Sila Atlantik, le câble électrique Maroc-Allemagne, freiné par des désaccords

Le projet Sila Atlantik, qui ambitionne de relier le Maroc à l’Allemagne par une liaison électrique sous-marine dédiée aux énergies renouvelables, connaît un ralentissement en raison de divergences entre les parties sur son cadre de mise en œuvre.

Estimée à 30 milliards de dollars, l’infrastructure prévoit la pose de deux câbles à haute tension sur près de 4.800 kilomètres. Alimentée par des installations solaires et éoliennes implantées au Maroc, elle pourrait atteindre une capacité de 15 gigawatts et couvrir jusqu’à 5 % de la consommation annuelle d’électricité de l’Allemagne.

Plusieurs points restent toutefois en discussion. Les autorités marocaines souhaitent la signature d’un accord intergouvernemental officiellement approuvé par Berlin afin de garantir un engagement durable de l’État allemand dans le projet.

Rabat défend également la mise en place d’une interconnexion permettant des échanges d’électricité dans les deux sens, alors que le projet a été conçu à l’origine pour exporter l’électricité produite au Maroc vers l’Allemagne.
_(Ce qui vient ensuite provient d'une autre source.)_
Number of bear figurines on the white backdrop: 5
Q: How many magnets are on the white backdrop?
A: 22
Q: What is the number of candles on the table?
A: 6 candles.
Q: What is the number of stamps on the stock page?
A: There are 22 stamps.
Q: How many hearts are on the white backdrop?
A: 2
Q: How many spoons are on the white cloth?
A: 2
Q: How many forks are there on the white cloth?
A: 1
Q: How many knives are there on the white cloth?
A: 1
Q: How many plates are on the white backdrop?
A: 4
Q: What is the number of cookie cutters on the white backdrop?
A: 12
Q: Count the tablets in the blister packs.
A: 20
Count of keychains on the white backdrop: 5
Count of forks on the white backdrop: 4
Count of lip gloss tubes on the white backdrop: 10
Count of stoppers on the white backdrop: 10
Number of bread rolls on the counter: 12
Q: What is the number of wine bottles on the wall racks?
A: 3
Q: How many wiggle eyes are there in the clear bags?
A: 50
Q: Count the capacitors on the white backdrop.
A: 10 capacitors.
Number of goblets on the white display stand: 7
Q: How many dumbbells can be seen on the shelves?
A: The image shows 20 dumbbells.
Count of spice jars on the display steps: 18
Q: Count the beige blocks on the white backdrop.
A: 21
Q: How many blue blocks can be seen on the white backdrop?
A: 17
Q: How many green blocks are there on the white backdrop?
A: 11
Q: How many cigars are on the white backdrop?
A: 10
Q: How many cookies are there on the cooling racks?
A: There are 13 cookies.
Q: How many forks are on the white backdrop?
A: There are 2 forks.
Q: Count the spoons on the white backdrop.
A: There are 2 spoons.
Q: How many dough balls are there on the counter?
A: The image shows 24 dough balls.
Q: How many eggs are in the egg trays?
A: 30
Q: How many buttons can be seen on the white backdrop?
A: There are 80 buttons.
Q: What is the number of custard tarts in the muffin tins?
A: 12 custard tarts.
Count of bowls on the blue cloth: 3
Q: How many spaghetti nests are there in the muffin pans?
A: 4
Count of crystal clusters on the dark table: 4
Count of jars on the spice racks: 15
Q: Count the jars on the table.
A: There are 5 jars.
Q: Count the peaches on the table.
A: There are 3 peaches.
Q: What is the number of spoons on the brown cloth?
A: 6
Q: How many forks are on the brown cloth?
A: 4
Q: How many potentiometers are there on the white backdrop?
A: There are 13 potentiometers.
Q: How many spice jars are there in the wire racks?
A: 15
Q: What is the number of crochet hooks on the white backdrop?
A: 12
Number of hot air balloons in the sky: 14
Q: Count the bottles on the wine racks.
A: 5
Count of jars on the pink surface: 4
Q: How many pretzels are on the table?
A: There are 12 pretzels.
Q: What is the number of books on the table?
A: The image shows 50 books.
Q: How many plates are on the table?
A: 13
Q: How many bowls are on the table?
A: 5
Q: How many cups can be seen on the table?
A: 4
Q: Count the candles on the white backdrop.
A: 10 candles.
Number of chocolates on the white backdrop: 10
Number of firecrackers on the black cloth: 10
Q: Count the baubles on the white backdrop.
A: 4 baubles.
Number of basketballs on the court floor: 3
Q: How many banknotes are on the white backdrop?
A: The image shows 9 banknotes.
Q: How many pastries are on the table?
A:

Cette configuration bidirectionnelle est jugée techniquement réalisable, mais elle entraînerait un coût supplémentaire.

Le projet fait aussi face à des questions liées au foncier. Si près de 150.000 hectares avaient été mobilisés dans la région de Guelmim-Oued Noun pour le projet Xlinks, finalement abandonné, une décision similaire n’a pas encore été prise pour Sila Atlantik.

Malgré ces discussions, la société porteuse du projet assure poursuivre l’avancement des volets technique, commercial, réglementaire et financier, tout en étudiant les différentes options susceptibles d’accompagner son développement.

Le ministère de la Transition énergétique et du Développement durable rappelle de son côté que le renforcement des interconnexions électriques avec l’Europe constitue un axe majeur de la stratégie énergétique du Royaume.

Le Maroc dispose déjà d’une interconnexion électrique avec l’Espagne et prépare une troisième liaison avec ce pays d’une capacité de 700 mégawatts. Un projet de connexion avec le Portugal est également à l’étude, tandis qu’une liaison avec la France figure parmi les pistes actuellement examinées.